--- Start of Page excerpt ---

Everything you ever wanted to know about witchcraft!

Every year around Halloween, there is a renewed interest in the topic of witchcraft. However, witches don’t only come out because of Halloween. There are witches from all walks of life and we see them every day, whether we know it or not. In this article, we’re going to look at what witchcraft is, what it isn’t, and how anyone can become a witch if they desire to do so.

There is a lot of confusion and misconceptions regarding witchcraft. Popular television shows like Sabrina the Teenage Witch, and the movie “The Craft”, led people to believe that witches dress in all black, wear goth apparel, and belong to a coven. This is a Hollywood version of what witches are.

A real witch can be anyone like you or your neighbor, work a 9 - 5 jobs, support causes like protecting the rainforests and conserving our natural resources. They may wear regular clothes like everyone else and dress up in something “witchy” on occasion because they like it, or just for fun. They may read Tarot cards, create their own healing potions, and use crystal balls or other tools in their spell work for focus.

Where Did Witchcraft Originate?

The history of witches dates back to the time of the ancient Greeks. Most people associate witches with the Salem Witchcraft Trials that occurred in Massachusetts during the spring of 1692. These trials started because of a group of young teenage girls that claimed they were being tormented by witches at night. The residents of Massachusetts were a highly religious community of Quakers that had separated from England and sought freedom in the new world. A lot of innocent people (150 to be exact) were persecuted and killed after being accused of witchcraft. There is a lot of speculation that these trials had a different agenda, and the motivation was power and control. There is a lot of interesting information about this period of history, but it is too extensive to get into here.

The first recorded witches in history were mentioned in the Greek texts. Circe, in Greek mythology was considered an enchantress (another name for witch or sorceress). The bible also mentions the Witch of Endor, so the history of witches is much longer than previously believed. Every country has its own version of witches. In Italy, they are called stregheria, and brujeria in Spain.

What is a witch?

The definition of a witch is someone who follows their own path and has a deep reverence for nature. A witch learns the phases of the moon, and practices her art in harmony with the natural cycles of the earth. Spells for increase (success, money, fertility) are performed during the time of the full moon because that is the time of harvesting, while spells to decrease things (like negativity, poverty, selfishness) are performed during the waning moon phase.

--- End of Page excerpt ---
--- Start of Data excerpts ---

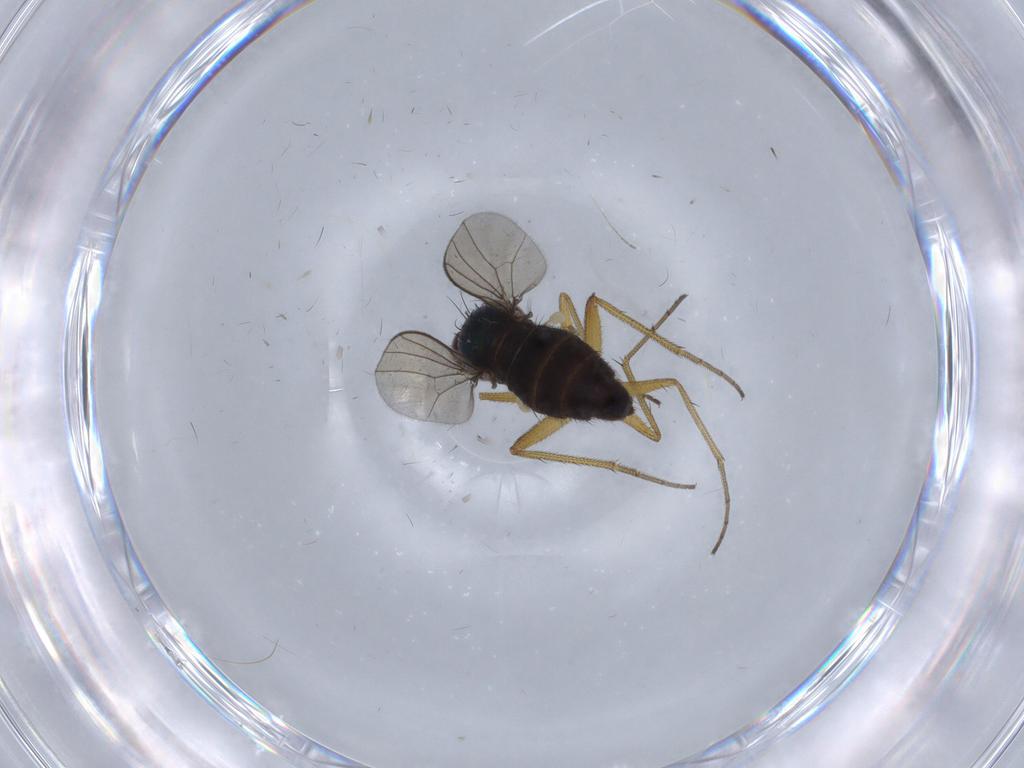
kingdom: Animalia
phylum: Arthropoda
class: Insecta
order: Diptera
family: Dolichopodidae
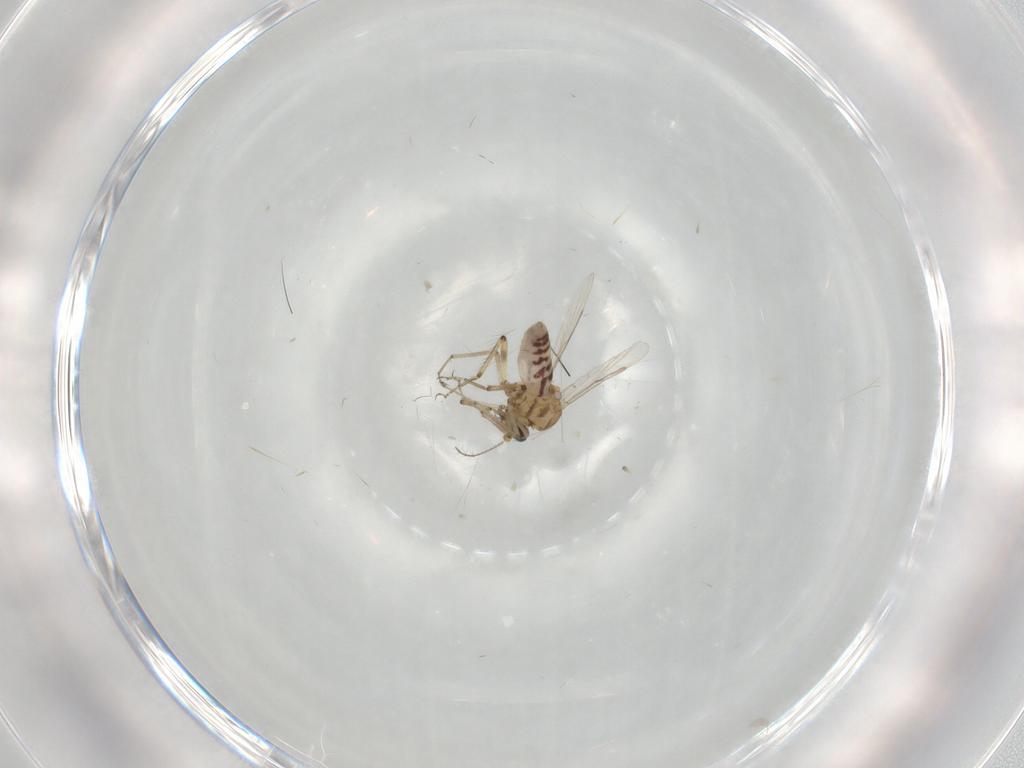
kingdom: Animalia
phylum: Arthropoda
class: Insecta
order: Diptera
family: Ceratopogonidae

--- End of Data excerpts ---

Brief 1: Translate this sentence from the witchcraft article into Spanish: "Every country has its own version of witches."
Brief 2: Extract every taxonomy line from both records, leaving out the picture markers.
The witchcraft article and the records come from separate, unrelated sources.

Complete answer 1: Cada país tiene su propia versión de las brujas.

Complete answer 2:
kingdom: Animalia
phylum: Arthropoda
class: Insecta
order: Diptera
family: Dolichopodidae
kingdom: Animalia
phylum: Arthropoda
class: Insecta
order: Diptera
family: Ceratopogonidae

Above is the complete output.